Zika virus is currently circulating in Mexico, Central and South America, many countries/territories in the Caribbean region, and in a small number of geographically limited areas of the continental United States. There have been travel-related cases of Zika virus infection in Missouri, but there have been no reported cases of Zika infection due to a local mosquito bite.

Local responses to Zika virus cases or an outbreak will differ by jurisdiction and will be dependent on where Aedes species mosquitoes (Aedes aegypti and Aedes albopictus) are endemic. Aedes mosquitoes are believed to be in Missouri. DHSS is currently working to identify regions in Missouri with these specific types of mosquitoes. Any region with Aedes species of mosquito is at risk of local mosquitoes becoming infected with Zika if those mosquitoes bite a person that has Zika virus in his/her blood.

Any location may possibly have travel-associated cases so there is a need for ongoing vector control, mosquito surveillance, and mosquito bite prevention. There are a number of ways local governments can be involved in stopping the spread of Zika—the primary methods of prevention include controlling mosquitoes and urging citizens to use personal protection measures.

Local Government Action Steps

  • Local governments are encouraged to implement vector control programs.
    • Local governments are encouraged to implement Tip n’ Toss programs on all public property.

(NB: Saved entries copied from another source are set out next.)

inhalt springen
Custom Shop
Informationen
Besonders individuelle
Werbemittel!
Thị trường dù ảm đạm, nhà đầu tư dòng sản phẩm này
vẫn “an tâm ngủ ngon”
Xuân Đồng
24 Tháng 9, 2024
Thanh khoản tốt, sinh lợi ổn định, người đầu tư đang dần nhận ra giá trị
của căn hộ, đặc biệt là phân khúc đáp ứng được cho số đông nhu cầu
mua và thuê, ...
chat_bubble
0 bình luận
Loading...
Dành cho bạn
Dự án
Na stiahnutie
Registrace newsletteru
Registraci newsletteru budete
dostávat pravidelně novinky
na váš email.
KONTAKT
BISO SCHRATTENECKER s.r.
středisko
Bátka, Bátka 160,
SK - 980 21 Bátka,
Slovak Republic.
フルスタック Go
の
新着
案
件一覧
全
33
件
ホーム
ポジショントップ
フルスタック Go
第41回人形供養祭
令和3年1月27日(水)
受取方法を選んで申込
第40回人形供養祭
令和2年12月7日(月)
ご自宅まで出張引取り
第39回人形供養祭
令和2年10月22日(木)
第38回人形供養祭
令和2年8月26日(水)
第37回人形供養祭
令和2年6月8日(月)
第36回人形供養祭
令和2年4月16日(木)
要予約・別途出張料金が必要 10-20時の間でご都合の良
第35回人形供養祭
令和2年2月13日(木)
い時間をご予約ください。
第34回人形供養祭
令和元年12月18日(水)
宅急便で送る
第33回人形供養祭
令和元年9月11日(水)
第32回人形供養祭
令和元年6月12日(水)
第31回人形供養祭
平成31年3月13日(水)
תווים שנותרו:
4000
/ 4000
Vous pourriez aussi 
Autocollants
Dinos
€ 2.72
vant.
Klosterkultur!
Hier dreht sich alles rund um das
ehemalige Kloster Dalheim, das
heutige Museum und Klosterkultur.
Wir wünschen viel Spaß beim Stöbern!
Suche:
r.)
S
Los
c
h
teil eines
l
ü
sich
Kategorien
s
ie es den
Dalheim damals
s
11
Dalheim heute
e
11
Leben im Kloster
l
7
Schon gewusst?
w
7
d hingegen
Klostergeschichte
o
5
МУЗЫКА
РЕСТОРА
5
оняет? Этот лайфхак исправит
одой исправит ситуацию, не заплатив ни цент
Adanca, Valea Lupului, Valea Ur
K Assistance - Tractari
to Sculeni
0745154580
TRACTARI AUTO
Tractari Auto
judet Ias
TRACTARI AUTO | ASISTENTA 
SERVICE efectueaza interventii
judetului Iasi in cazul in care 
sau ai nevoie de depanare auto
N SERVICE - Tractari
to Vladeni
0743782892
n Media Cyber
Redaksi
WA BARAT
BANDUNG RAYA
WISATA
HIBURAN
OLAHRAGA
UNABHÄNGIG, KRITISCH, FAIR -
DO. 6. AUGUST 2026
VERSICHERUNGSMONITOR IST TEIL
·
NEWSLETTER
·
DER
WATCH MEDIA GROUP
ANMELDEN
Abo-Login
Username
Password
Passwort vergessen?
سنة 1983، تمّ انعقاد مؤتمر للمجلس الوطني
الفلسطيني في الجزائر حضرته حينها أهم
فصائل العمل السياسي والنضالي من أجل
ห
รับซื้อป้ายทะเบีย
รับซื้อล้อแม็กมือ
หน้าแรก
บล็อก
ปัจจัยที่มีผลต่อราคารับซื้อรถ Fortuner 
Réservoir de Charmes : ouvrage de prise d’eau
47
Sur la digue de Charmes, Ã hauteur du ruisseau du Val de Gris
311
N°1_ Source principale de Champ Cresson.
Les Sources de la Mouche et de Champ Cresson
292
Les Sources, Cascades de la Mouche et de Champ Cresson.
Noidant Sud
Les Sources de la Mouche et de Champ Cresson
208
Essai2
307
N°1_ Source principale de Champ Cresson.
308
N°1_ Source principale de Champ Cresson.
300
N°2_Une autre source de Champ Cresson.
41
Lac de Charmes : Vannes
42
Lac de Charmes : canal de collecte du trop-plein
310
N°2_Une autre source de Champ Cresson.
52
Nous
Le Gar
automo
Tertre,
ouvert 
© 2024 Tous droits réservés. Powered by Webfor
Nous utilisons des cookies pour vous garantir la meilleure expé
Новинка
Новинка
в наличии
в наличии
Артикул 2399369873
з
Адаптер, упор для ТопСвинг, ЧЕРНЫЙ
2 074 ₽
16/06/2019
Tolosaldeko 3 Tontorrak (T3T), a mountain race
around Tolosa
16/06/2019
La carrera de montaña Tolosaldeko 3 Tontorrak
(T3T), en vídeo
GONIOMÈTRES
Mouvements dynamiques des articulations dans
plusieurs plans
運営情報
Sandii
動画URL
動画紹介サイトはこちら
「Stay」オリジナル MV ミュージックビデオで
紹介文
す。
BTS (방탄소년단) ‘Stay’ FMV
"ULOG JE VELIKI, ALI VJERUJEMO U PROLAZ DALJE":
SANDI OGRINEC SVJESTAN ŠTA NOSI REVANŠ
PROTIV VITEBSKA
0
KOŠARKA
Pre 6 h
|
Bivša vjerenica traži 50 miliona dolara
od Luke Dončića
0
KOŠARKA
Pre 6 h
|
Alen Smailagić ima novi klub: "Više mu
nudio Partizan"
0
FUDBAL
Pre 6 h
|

This would include parks, nature areas, city streets, sidewalks, maintenance areas, landfills, vacant lots, etc.
    • If possible, local governments are encouraged to implement a communication network with vector control/surveillance partners.
    • Local governments are encouraged to establish or enhance local vector surveillance and control measures including elimination of mosquito breeding habitat.
    • Local governments are encouraged to organize and/or support local neighborhood clean-up efforts to eliminate mosquito breeding areas.
  • Local governments are encouraged to educate communities on how to reduce mosquito populations through Tip n’ Toss programs and elimination of mosquito breeding sites.
  • Local governments are encouraged to educate communities on how to protect themselves using personal protection measures.
    • Education of public employees and implementation of personal protection measures in the workplace is strongly encouraged.
    • Placement of educational materials at airports regarding Zika is strongly encouraged.
    • Information regarding personal protection measures can be found in the Zika Personal Protection Measures section of the website and in the Resources section.